◆ **TRY IT**
The whole listing needs to be written out exactly, except for any images.

◆ **DATA EXTRACTS**
=== Begin Enclosure ===
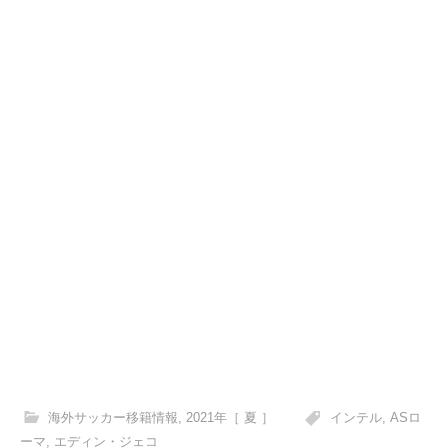
海外サッカー移籍情報
,
2021年［ 夏 ］
インテル
,
ASロ
ーマ
,
エディン・ジェコ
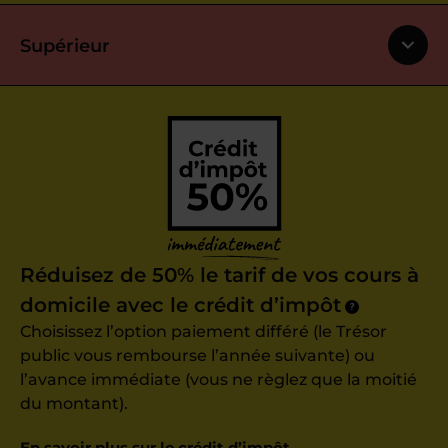
Supérieur
Réduisez de 50% le tarif de vos cours à
domicile avec le crédit d’impôt
?
Choisissez l’option paiement différé (le Trésor
public vous rembourse l’année suivante) ou
l’avance immédiate (vous ne règlez que la moitié
du montant).
En savoir plus sur le crédit d’impôt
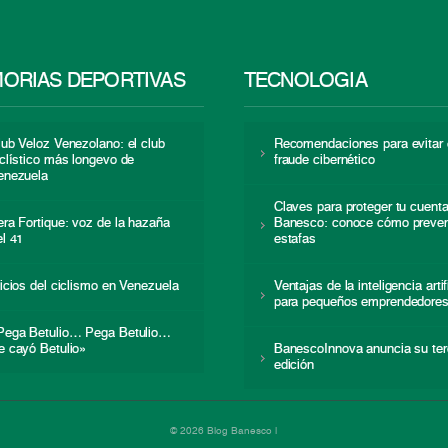
ORIAS DEPORTIVAS
TECNOLOGÍA
lub Veloz Venezolano: el club
Recomendaciones para evitar 
iclístico más longevo de
fraude cibernético
enezuela
Claves para proteger tu cuent
era Fortique: voz de la hazaña
Banesco: conoce cómo preven
el 41
estafas
nicios del ciclismo en Venezuela
Ventajas de la inteligencia artif
para pequeños emprendedore
Pega Betulio… Pega Betulio…
e cayó Betulio»
BanescoInnova anuncia su ter
edición
© 2026 Blog Banesco |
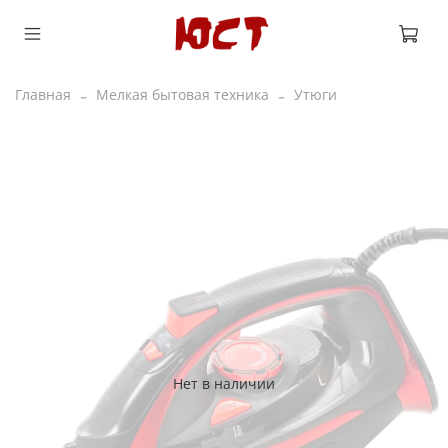
Главная
Мелкая бытовая техника
Утюги
Нет в наличии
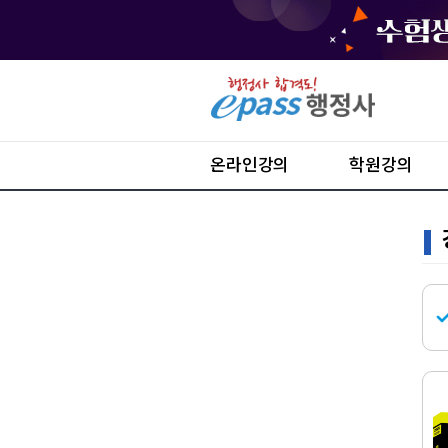
온라인강의
학원강의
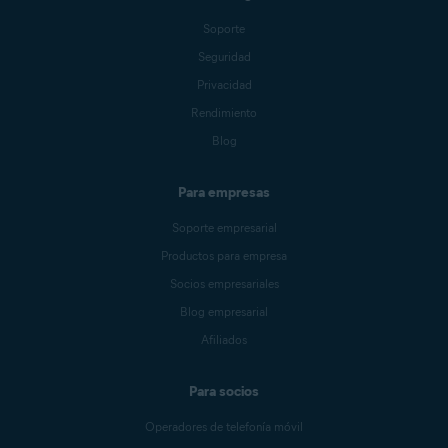
Soporte
Seguridad
Privacidad
Rendimiento
Blog
Para empresas
Soporte empresarial
Productos para empresa
Socios empresariales
Blog empresarial
Afiliados
Para socios
Operadores de telefonía móvil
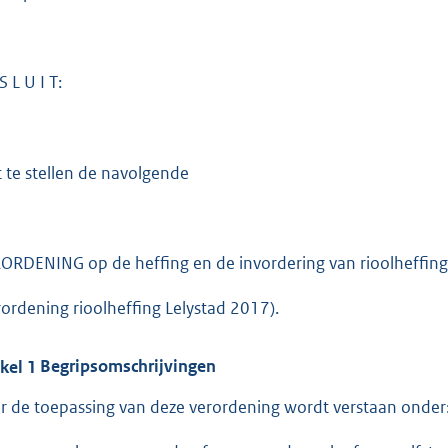
:
3
3
1
S L U I T:
b
t te stellen de navolgende
ORDENING op de heffing en de invordering van rioolheffin
rordening rioolheffing Lelystad 2017).
ikel
1
Begripsomschrijvingen
r de toepassing van deze verordening wordt verstaan onder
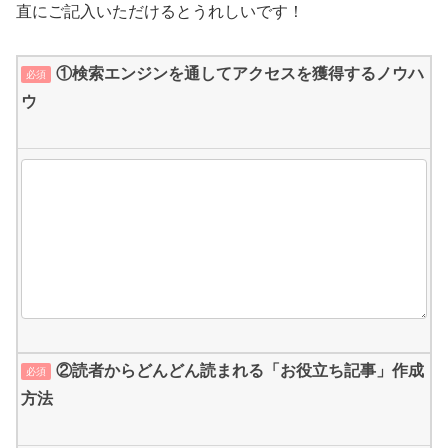
直にご記入いただけるとうれしいです！
①検索エンジンを通してアクセスを獲得するノウハ
必須
ウ
②読者からどんどん読まれる「お役立ち記事」作成
必須
方法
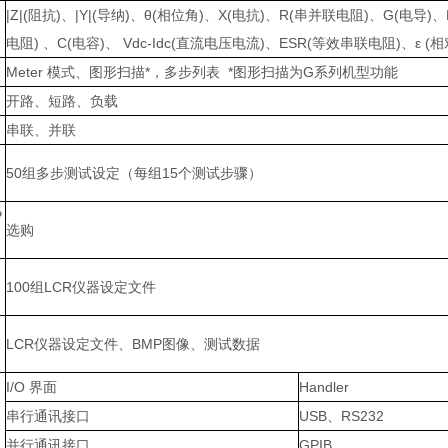
|Z|(阻抗)、|Y|(导纳)、θ(相位角)、X(电抗)、R(串并联电阻)、G(电导
电阻) 、C(电容)、 Vdc-Idc(直流电压电流)、ESR(等效串联电阻)、ε 
Meter 模式、图形扫描*，多步列表 *图形扫描为G系列机型功能
开路、短路、负载
串联、并联
50组多步测试设定（每组15个测试步骤）
P
选购
100组LCR仪器设定文件
LCR仪器设定文件、BMP图像、测试数据
I/O 界面
Handler
串行通讯接口
USB、RS232
并行通讯接口
GPIB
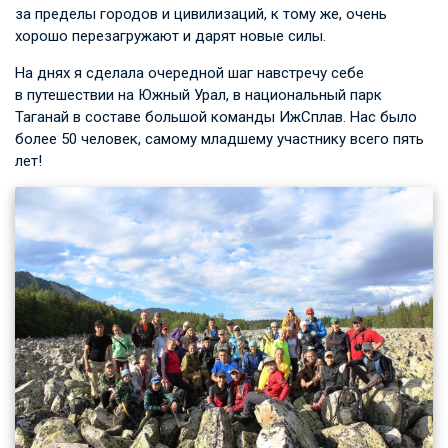
за пределы городов и цивилизаций, к тому же, очень
хорошо перезагружают и дарят новые силы.
На днях я сделала очередной шаг навстречу себе
в путешествии на Южный Урал, в национальный парк
Таганай в составе большой команды ИжСплав. Нас было
более 50 человек, самому младшему участнику всего пять
лет!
=== End Enclosure ===
◆ **EXERCISE OUTPUT**
海外サッカー移籍情報
,
2021年［ 夏 ］
インテル
,
ASロ
ーマ
,
エディン・ジェコ
Supérieur
Réduisez de 50% le tarif de vos cours à
domicile avec le crédit d’impôt
?
Choisissez l’option paiement différé (le Trésor
public vous rembourse l’année suivante) ou
l’avance immédiate (vous ne règlez que la moitié
du montant).
En savoir plus sur le crédit d’impôt
ORIAS DEPORTIVAS
TECNOLOGÍA
lub Veloz Venezolano: el club
Recomendaciones para evitar 
iclístico más longevo de
fraude cibernético
enezuela
Claves para proteger tu cuent
era Fortique: voz de la hazaña
Banesco: conoce cómo preven
el 41
estafas
nicios del ciclismo en Venezuela
Ventajas de la inteligencia artif
para pequeños emprendedore
Pega Betulio… Pega Betulio…
e cayó Betulio»
BanescoInnova anuncia su ter
edición
© 2026 Blog Banesco |
Главная
Мелкая бытовая техника
Утюги
Нет в наличии
온라인강의
학원강의
Soporte
Seguridad
Privacidad
Rendimiento
Blog
Para empresas
Soporte empresarial
Productos para empresa
Socios empresariales
Blog empresarial
Afiliados
Para socios
Operadores de telefonía móvil
:
3
3
1
S L U I T:
b
t te stellen de navolgende
ORDENING op de heffing en de invordering van rioolheffin
rordening rioolheffing Lelystad 2017).
ikel
1
Begripsomschrijvingen
r de toepassing van deze verordening wordt verstaan onder
直にご記入いただけるとうれしいです！
①検索エンジンを通してアクセスを獲得するノウハ
必須
ウ
②読者からどんどん読まれる「お役立ち記事」作成
必須
方法
|Z|(阻抗)、|Y|(导纳)、θ(相位角)、X(电抗)、R(串并联电阻)、G(电导
电阻) 、C(电容)、 Vdc-Idc(直流电压电流)、ESR(等效串联电阻)、ε 
Meter 模式、图形扫描*，多步列表 *图形扫描为G系列机型功能
开路、短路、负载
串联、并联
50组多步测试设定（每组15个测试步骤）
P
选购
100组LCR仪器设定文件
LCR仪器设定文件、BMP图像、测试数据
I/O 界面
Handler
串行通讯接口
USB、RS232
并行通讯接口
GPIB
за пределы городов и цивилизаций, к тому же, очень
хорошо перезагружают и дарят новые силы.
На днях я сделала очередной шаг навстречу себе
в путешествии на Южный Урал, в национальный парк
Таганай в составе большой команды ИжСплав. Нас было
более 50 человек, самому младшему участнику всего пять
лет!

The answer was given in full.